Quantum Machine Learning (QML) has the potential to achieve quantum advantage for specific tasks by combining quantum computation with classical Machine Learning (ML). In classical ML, a significant challenge is membership privacy leakage, whereby an attacker can infer from model outputs whether specific data were used in training. When specific data are required to be withdrawn, removing their influence from the trained model becomes necessary. Machine Unlearning (MU) addresses this issue by enabling the model to forget the withdrawn data, thereby preventing membership privacy leakage. However, this leakage remains underexplored in QML. This raises two research questions: do QML models leak membership privacy about their training data, and can MU methods efficiently mitigate such leakage in QML models? We investigate these questions using two QNN architectures, a basic Quantum Neural Network (basic QNN) and a Hybrid QNN (HQNN), evaluated in noiseless simulations and on quantum hardware. For the first question, we design a Membership Inference Attack (MIA) tailored to QNN in a gray-box setting. Our experiments indicate clear evidence of leakage of membership privacy in both QNNs. For the second question, we propose a Quantum Machine Unlearning (QMU) framework, comprising three MU mechanisms. Experiments on two QNN architectures show that QMU removes the influence of the withdrawn data while preserving accuracy on retained data. A comparative analysis further characterizes the three MU mechanisms with respect to data dependence, computational cost, and robustness. Overall, this work provides a potential path towards privacy-preserving QML.

Paper Structure

This paper contains 23 sections, 10 equations, 4 figures, 3 tables.

Figures (4)

  • Figure 1: Membership Inference Attack Workflow on QML Models. (Stage 1) the initial training of the target QML model, (Stage 2) the training of a specialized attack model that observes the target model's behavior on known member and non-member data, and (Stage 3) the final inference step to predict a query sample’s membership status.
  • Figure 2: Architecture and data flow of the QNN model. The model consists of a quantum encoding layer $E(x)$ that encodes classical input $x$ into a quantum state, a PQC layer $U(\theta)$ that evolves this quantum state based on trainable parameters, and a measurement layer that performs Pauli-Z measurements to extract classical observables. Classical pre-processing is employed to reduce the input dimension to match the available number of qubits, while post-processing maps the measurement results to the final prediction space. During the training phase, the predicted output $y'$ is compared with the ground truth label $y$ to compute the loss, which subsequently guides the iterative parameter updates via gradient descent.
  • Figure 3: Attack and Unlearning Workflow for QML. (1) Training: the original QML model $A_o$ is trained on the full dataset $D$; the subset to be revoked is $D_u \subset D$, and the retained data are $D_r = D \setminus D_u$; the target QML model $A_t$ is trained on the dataset $D_r$; (2) Privacy attack: adversaries launch MIA on $A_o$ to test whether traces of $D_u$ are exposed. (3) Unlearning: an algorithm $U$ acts on $A_o$ to produce the unlearned model $A_u$ that should discard information about $D_u$ while preserving performance on $D_r$. (4) Evaluating: comparing $A_u$ with the ideal baseline $A_t$ on multiple evaluation metrics, which include accuracy, the success rate of MIA, and computational cost.
  • Figure 4: Performance Comparison of QMU. This figure presents the performance comparison of QMU methods: GA (left), RGA (middle), and SSD (right) on two types of QNN (top) and HQNN (bottom).
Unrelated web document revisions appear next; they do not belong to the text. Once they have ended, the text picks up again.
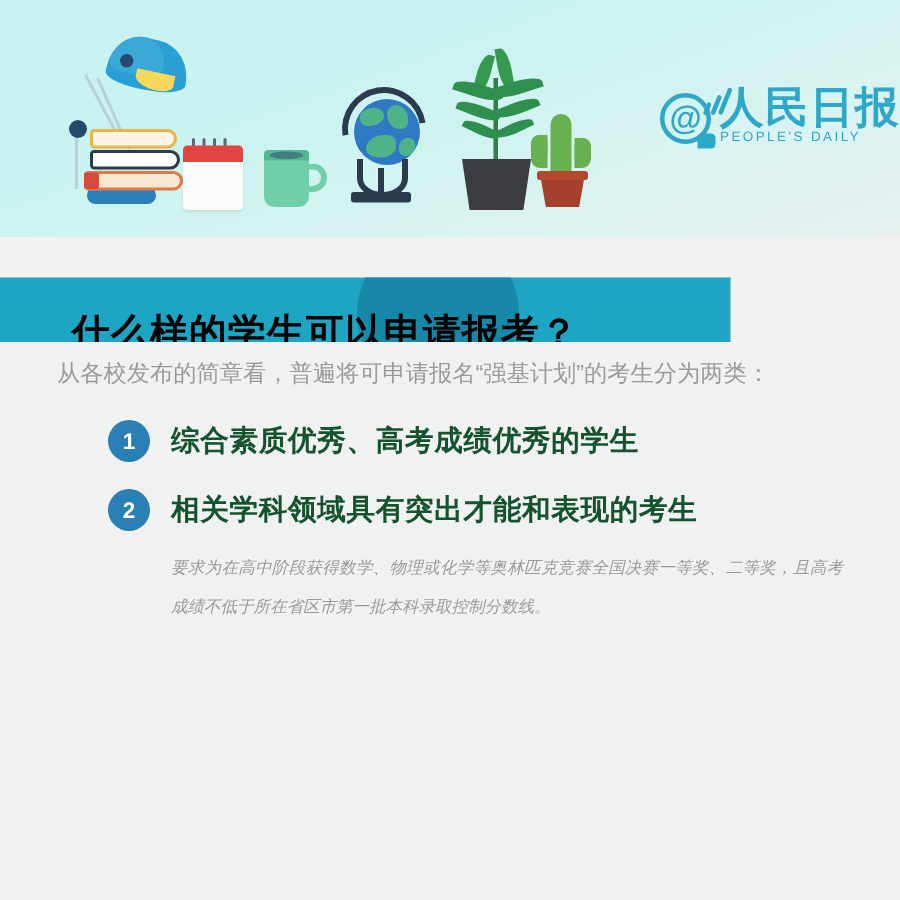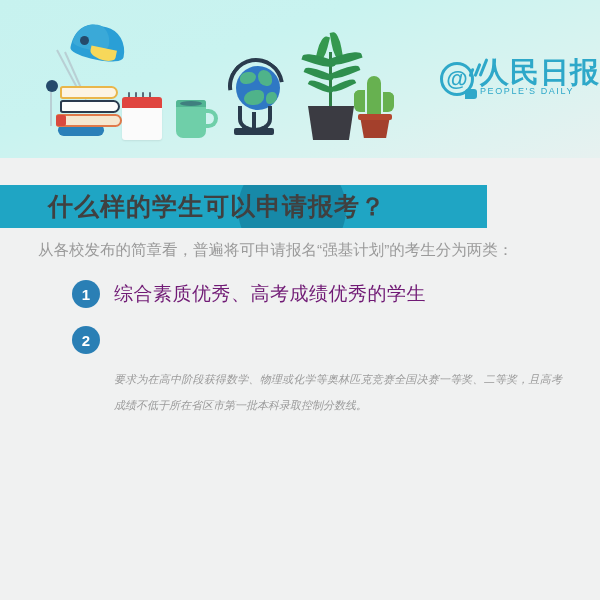--- a/index.html
+++ b/index.html
@@ -245,8 +245,8 @@
     background: #1789a8; border-radius: 50%;
   }
   .title-text {
-    position: absolute; left: 48px; top: 0; height: 43px; line-height: 43px;
-    color: #404040; font-size: 25px; font-weight: bold; letter-spacing: 1px;
+    position: absolute; left: 48px; top: 16px; height: 43px; line-height: 43px;
+    color: #000000; font-size: 25px; font-weight: bold; letter-spacing: 1px;
     white-space: nowrap;
   }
The first two columns display the relationship between the number of epochs and classification accuracy on retained data ($ACC_R$) and unlearned data ($ACC_U$), along with MIA success rate. The heatmaps on the right show the performance of the SSD method across varying values of alpha and lambda parameters, specifically highlighting accuracy on the $D_{r}$ dataset when both the MIA success rate and accuracy on the $D_{u}$ dataset are minimized. These results demonstrate the trade-offs in effectiveness and efficiency of the different unlearning methods across the two models.